__What to produce__
Set down the entries once more exactly as they were written.
** Opening Available records block **
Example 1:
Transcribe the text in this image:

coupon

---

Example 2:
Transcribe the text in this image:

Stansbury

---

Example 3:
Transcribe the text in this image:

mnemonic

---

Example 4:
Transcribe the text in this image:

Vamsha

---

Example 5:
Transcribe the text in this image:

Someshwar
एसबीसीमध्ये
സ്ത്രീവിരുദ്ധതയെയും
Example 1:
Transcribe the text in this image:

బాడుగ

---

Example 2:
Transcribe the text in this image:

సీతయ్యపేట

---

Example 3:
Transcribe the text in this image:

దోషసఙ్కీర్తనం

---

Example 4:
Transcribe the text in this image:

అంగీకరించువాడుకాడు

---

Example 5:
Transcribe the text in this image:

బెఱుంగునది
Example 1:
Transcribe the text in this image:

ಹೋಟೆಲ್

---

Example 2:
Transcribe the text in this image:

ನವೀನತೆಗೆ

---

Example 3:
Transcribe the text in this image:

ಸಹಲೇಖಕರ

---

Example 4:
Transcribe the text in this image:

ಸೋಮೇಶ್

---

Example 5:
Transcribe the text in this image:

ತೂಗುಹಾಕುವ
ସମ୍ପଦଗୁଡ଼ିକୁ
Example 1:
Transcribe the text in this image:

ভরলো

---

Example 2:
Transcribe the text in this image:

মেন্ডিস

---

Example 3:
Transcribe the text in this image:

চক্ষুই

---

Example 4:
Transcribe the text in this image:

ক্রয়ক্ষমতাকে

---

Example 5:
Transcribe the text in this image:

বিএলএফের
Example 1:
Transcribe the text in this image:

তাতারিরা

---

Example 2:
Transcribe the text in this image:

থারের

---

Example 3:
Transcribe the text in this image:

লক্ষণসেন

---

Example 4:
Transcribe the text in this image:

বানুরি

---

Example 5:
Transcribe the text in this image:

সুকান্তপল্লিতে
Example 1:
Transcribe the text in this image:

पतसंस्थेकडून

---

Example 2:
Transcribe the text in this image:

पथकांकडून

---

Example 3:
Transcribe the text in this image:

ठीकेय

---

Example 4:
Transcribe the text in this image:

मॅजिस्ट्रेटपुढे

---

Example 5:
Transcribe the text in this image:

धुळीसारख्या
** Closing Available records block **
__Answer for the task__
Example 1:
Transcribe the text in this image:

coupon

---

Example 2:
Transcribe the text in this image:

Stansbury

---

Example 3:
Transcribe the text in this image:

mnemonic

---

Example 4:
Transcribe the text in this image:

Vamsha

---

Example 5:
Transcribe the text in this image:

Someshwar
एसबीसीमध्ये
സ്ത്രീവിരുദ്ധതയെയും
Example 1:
Transcribe the text in this image:

బాడుగ

---

Example 2:
Transcribe the text in this image:

సీతయ్యపేట

---

Example 3:
Transcribe the text in this image:

దోషసఙ్కీర్తనం

---

Example 4:
Transcribe the text in this image:

అంగీకరించువాడుకాడు

---

Example 5:
Transcribe the text in this image:

బెఱుంగునది
Example 1:
Transcribe the text in this image:

ಹೋಟೆಲ್

---

Example 2:
Transcribe the text in this image:

ನವೀನತೆಗೆ

---

Example 3:
Transcribe the text in this image:

ಸಹಲೇಖಕರ

---

Example 4:
Transcribe the text in this image:

ಸೋಮೇಶ್

---

Example 5:
Transcribe the text in this image:

ತೂಗುಹಾಕುವ
ସମ୍ପଦଗୁଡ଼ିକୁ
Example 1:
Transcribe the text in this image:

ভরলো

---

Example 2:
Transcribe the text in this image:

মেন্ডিস

---

Example 3:
Transcribe the text in this image:

চক্ষুই

---

Example 4:
Transcribe the text in this image:

ক্রয়ক্ষমতাকে

---

Example 5:
Transcribe the text in this image:

বিএলএফের
Example 1:
Transcribe the text in this image:

তাতারিরা

---

Example 2:
Transcribe the text in this image:

থারের

---

Example 3:
Transcribe the text in this image:

লক্ষণসেন

---

Example 4:
Transcribe the text in this image:

বানুরি

---

Example 5:
Transcribe the text in this image:

সুকান্তপল্লিতে
Example 1:
Transcribe the text in this image:

पतसंस्थेकडून

---

Example 2:
Transcribe the text in this image:

पथकांकडून

---

Example 3:
Transcribe the text in this image:

ठीकेय

---

Example 4:
Transcribe the text in this image:

मॅजिस्ट्रेटपुढे

---

Example 5:
Transcribe the text in this image:

धुळीसारख्या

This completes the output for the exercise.